On the “myth-making” of African American historical figures
One of the favorite myths is the commodification and reimagining of Dr. Martin Luther Jr. So, there’s this whole idea that Dr. King was simply a man of nonviolence, which he was, but he also had security around and would carry guns.
One of the groups [working security for Martin Luther King Jr.], for instance, the Deacons of Defense who were actively protecting Dr. King, and they carried guns, and they did not carry a nonviolent philosophy with them.
The second thing about Dr. King, especially perhaps [for] those who consider themselves conservatives, have considered Dr. King focusing on the content of our character, but what they forget … about [his speech in Washington, D.C.] he’s also saying “we’re coming to cash our check,” right? That the U.S. owed something to African American people as well.
So they sort of take that out of context and his misremembering — that’s what I like to call it — of Dr. King is perhaps one of the most fascinating components of understanding and teaching African American history today.
On California’s role in historical moments for Black activists
California was central [in the history of Black activists], especially the Watts riots, etc. … [in] the formation of the Black Panther Party in Oakland, California, [and in] also the Los Angeles chapter founded by Bunchy Carter, and the unfortunate murder of Black Panthers at UCLA, my home campus, in the late 1960s.
So that sort of activism, armed self-defense, and imagining U.S. democracy to be different, to become better and different, similar to what Black Lives Matter has been doing today, has been a key part of African-American history, especially in places like California.

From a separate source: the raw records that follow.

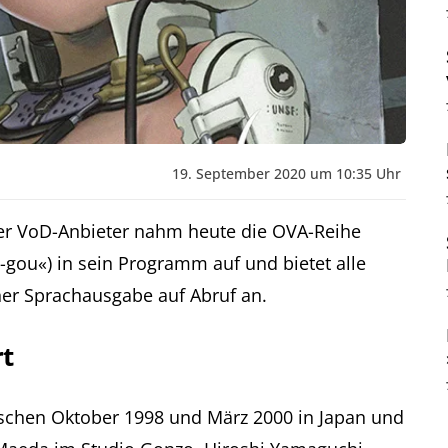
19. September 2020 um 10:35 Uhr
er VoD-Anbieter nahm heute die OVA-Reihe
-gou«) in sein Programm auf und bietet alle
er Sprachausgabe auf Abruf an.
rt
wischen Oktober 1998 und März 2000 in Japan und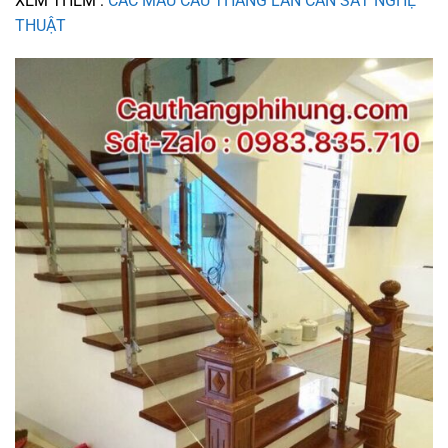
XEM THÊM :
CÁC MẪU CẦU THANG LAN CAN SẮT NGHỆ
THUẬT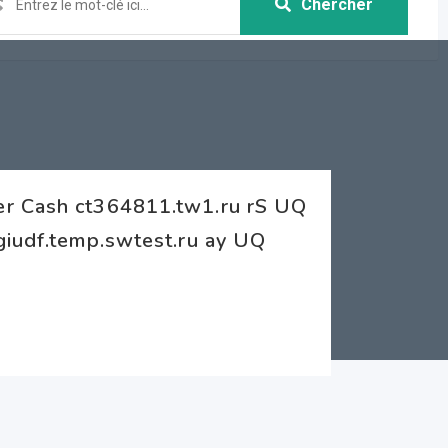
Chercher
er Cash ct364811.tw1.ru rS UQ
giudf.temp.swtest.ru ay UQ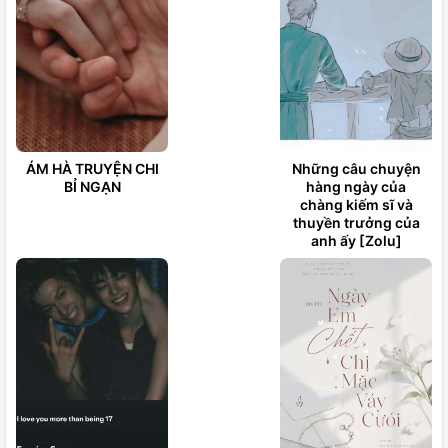
ÁM HÀ TRUYỆN CHI
Những câu chuyện
BỈ NGẠN
hàng ngày của
chàng kiếm sĩ và
thuyền trưởng của
anh ấy [Zolu]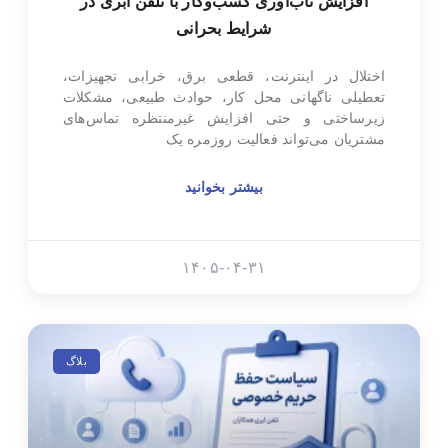
افزایش تاب‌آوری کسب‌وکار با تلفن ابری در
شرایط بحرانی
اختلال در اینترنت، قطعی برق، خرابی تجهیزات،
تعطیلی ناگهانی محل کار، حوادث طبیعی، مشکلات
زیرساختی و حتی افزایش غیرمنتظره تماس‌های
مشتریان می‌تواند فعالیت روزمره یک
بیشتر بخوانید
۱۴۰۵-۰۴-۳۱
بلاگ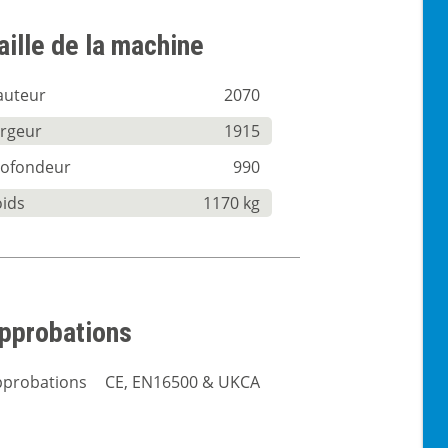
aille de la machine
auteur
2070
argeur
1915
rofondeur
990
oids
1170 kg
pprobations
pprobations
CE, EN16500 & UKCA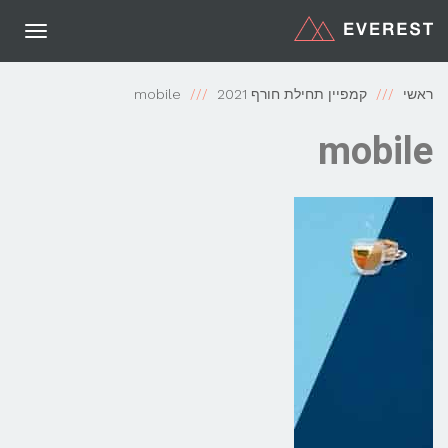
תפריט
ראשי
קמפיין תחילת חורף 2021
mobile
mobile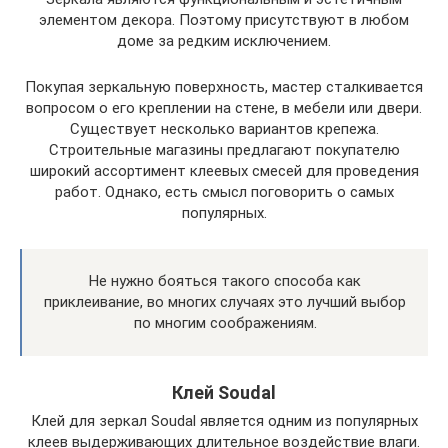
элементом декора. Поэтому присутствуют в любом
доме за редким исключением.
Покупая зеркальную поверхность, мастер сталкивается
вопросом о его креплении на стене, в мебели или двери.
Существует несколько вариантов крепежа.
Строительные магазины предлагают покупателю
широкий ассортимент клеевых смесей для проведения
работ. Однако, есть смысл поговорить о самых
популярных.
Не нужно бояться такого способа как
приклеивание, во многих случаях это лучший выбор
по многим соображениям.
Клей Soudal
Клей для зеркал Soudal является одним из популярных
клеев выдерживающих длительное воздействие влаги.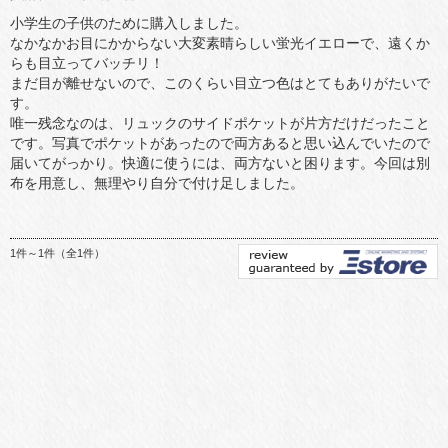
小学生の子供のために購入しました。
なかなかお目にかからない大変素晴らしい蛍光イエローで、遠くか
らも目立ってバッチリ！
まだ目が離せないので、このくらい目立つ色はとてもありがたいで
す。
唯一残念なのは、リュックのサイドポケットが片方だけだったこと
です。写真でポケットがあったので両方あると思い込んでいたので
届いてがっかり。快適に使うには、両方ないと困ります。今回は別
布を用意し、無理やり自分で付け足しました。
1件～1件（全1件）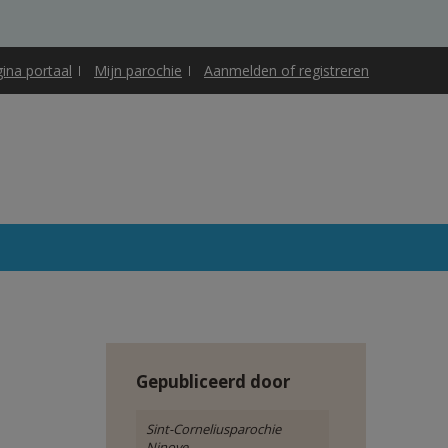
gina portaal
Mijn parochie
Aanmelden of registreren
Gepubliceerd door
Sint-Corneliusparochie
Ninove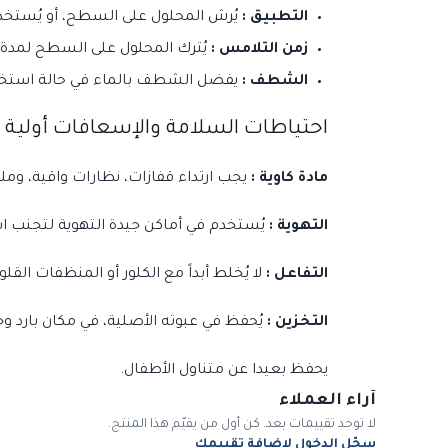
التطبيق :
يُرش المحلول على السطح، أو يُستخدم 
زمن التلامس :
يُترك المحلول على السطح لمدة تتراوح بين 5 إلى 15 دقيقة لضمان القضا
الشطف :
يفضل الشطف بالماء في حالة استخدام
احتياطات السلامة والإسعافات أولية :
مادة كاوية :
يجب ارتداء قفازات، نظارات واقية، ومل
التهوية :
يُستخدم في أماكن جيدة التهوية لتجنب اس
التفاعل :
لا يُخلط أبداً مع الكلور أو المنظفات القل
التخزين :
يُحفظ في عبوته الأصلية، في مكان بارد و
يحفظ بعيدا عن متناول الأطفال.
آراء العملاء
لا توجد تقييمات بعد. كن أول من يقيّم هذا المنتج.
سجّل الدخول لإضافة تقييمك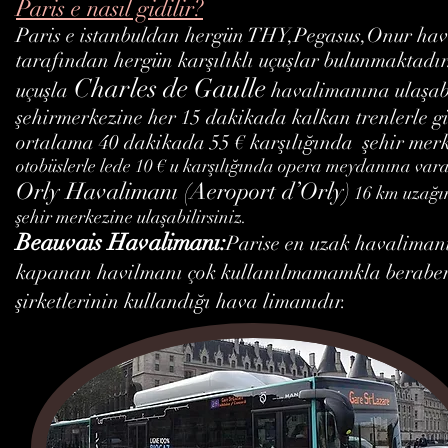
Paris e nasıl gidilir?
Paris e istanbuldan hergün THY,Pegasus,Onur hav
tarafından hergün karşılıklı uçuşlar bulunmaktadır
Charles de Gaulle
uçuşla
havalimanına ulaşab
şehirmerkezine her 15 dakikada kalkan trenlerle gid
ortalama 40 dakikada 55 € karşılığında şehir merke
otobüslerle lede 10 € u karşılığında opera meydanına varab
Orly Havalimanı (Aeroport d’Orly)
16 km uzağın
şehir merkezine ulaşabilirsiniz.
Beauvais Havalimanı:
Parise en uzak havalimanı
kapanan havilmanı çok kullanılmamamkla beraber
şirketlerinin kullandığı hava limanıdır.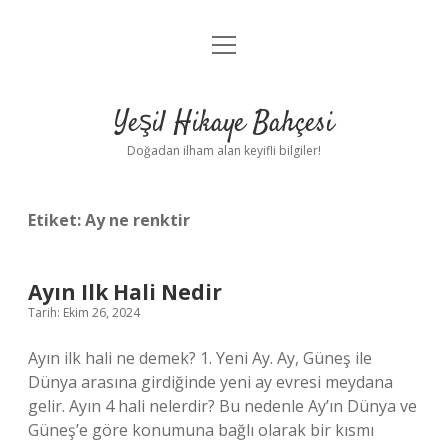
menüyü
Anasayfa
aç
Gizlilik Politikası
Yeşil Hikaye Bahçesi
Yasal Uyarı
Doğadan ilham alan keyifli bilgiler!
Hakkımızda
Etiket:
Ay ne renktir
Ayın Ilk Hali Nedir
Tarih: Ekim 26, 2024
Ayın ilk hali ne demek? 1. Yeni Ay. Ay, Güneş ile
Dünya arasına girdiğinde yeni ay evresi meydana
gelir. Ayın 4 hali nelerdir? Bu nedenle Ay’ın Dünya ve
Güneş’e göre konumuna bağlı olarak bir kısmı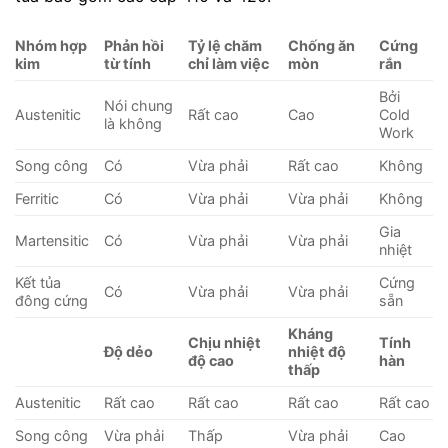
Nhóm hợp
Phản hồi
Tỷ lệ chăm
Chống ăn
Cứng
kim
từ tính
chỉ làm việc
mòn
rắn
Bởi
Nói chung
Austenitic
Rất cao
Cao
Cold
là không
Work
Song công
Có
Vừa phải
Rất cao
Không
Ferritic
Có
Vừa phải
Vừa phải
Không
Gia
Martensitic
Có
Vừa phải
Vừa phải
nhiệt
Kết tủa
Cứng
Có
Vừa phải
Vừa phải
đông cứng
sẵn
Kháng
Chịu nhiệt
Tính
Độ dẻo
nhiệt độ
độ cao
hàn
thấp
Austenitic
Rất cao
Rất cao
Rất cao
Rất cao
Song công
Vừa phải
Thấp
Vừa phải
Cao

On the role of Black women in the civil rights movement and movement for racial justice
Often we’ll focus on large male leaders, figures, personalities, but we ignore that many organizations had people, especially Black women, doing most of the daily tasks. They weren’t always on television going in front of cameras. They were mailing things, putting things together like Marian Kramer, [the] Detroit leader of the League of Revolutionary Black Workers.
They were out in the streets, but they were certainly doing paperwork, the breakfast for children program through the Black Panther Party. They were feeding children — so they’re doing all of these daily tasks which don’t get much credit, [but are] essential and foundational for organizations to run.
On looking to Black celebrities as leaders in the movement
So Malcolm X, at a panel he gave in 1963 at Berkeley, California, he criticized certain leaders for what he would call “selling out to the white liberals.” For Malcolm, he understood that just because you have money, wealth, access to power, proximity to white elites, that does not mean that you should even be considered a leader. For him, you are selling out the Black working class, white poor people because you’re there for your own individual interests and not for the interests of those who are less fortunate than you. So Malcolm was very keen on understanding the class divisions within the African American community, and we see some of these things today.
Well, I think today, and people I deeply respect, for instance, LeBron James and the More Than A Vote initiative — people using phrases like “using our platform.” For me, the question is, what does that even mean? And who designated you as such a leader? Is it because you have a certain talent? Is it because of your proximity to white elites and politicians?
Ice Cube, as a more recent example, when he was trying to work with the Donald Trump administration and get around $500 million when many reports suggest he needs 15 to 20 … trillion dollars to have any significant change in the wealth gap for African Americans. So these are more recent examples. But you have counter-examples such as Colin Kaepernick and many more, including Maya Moore of the WNBA.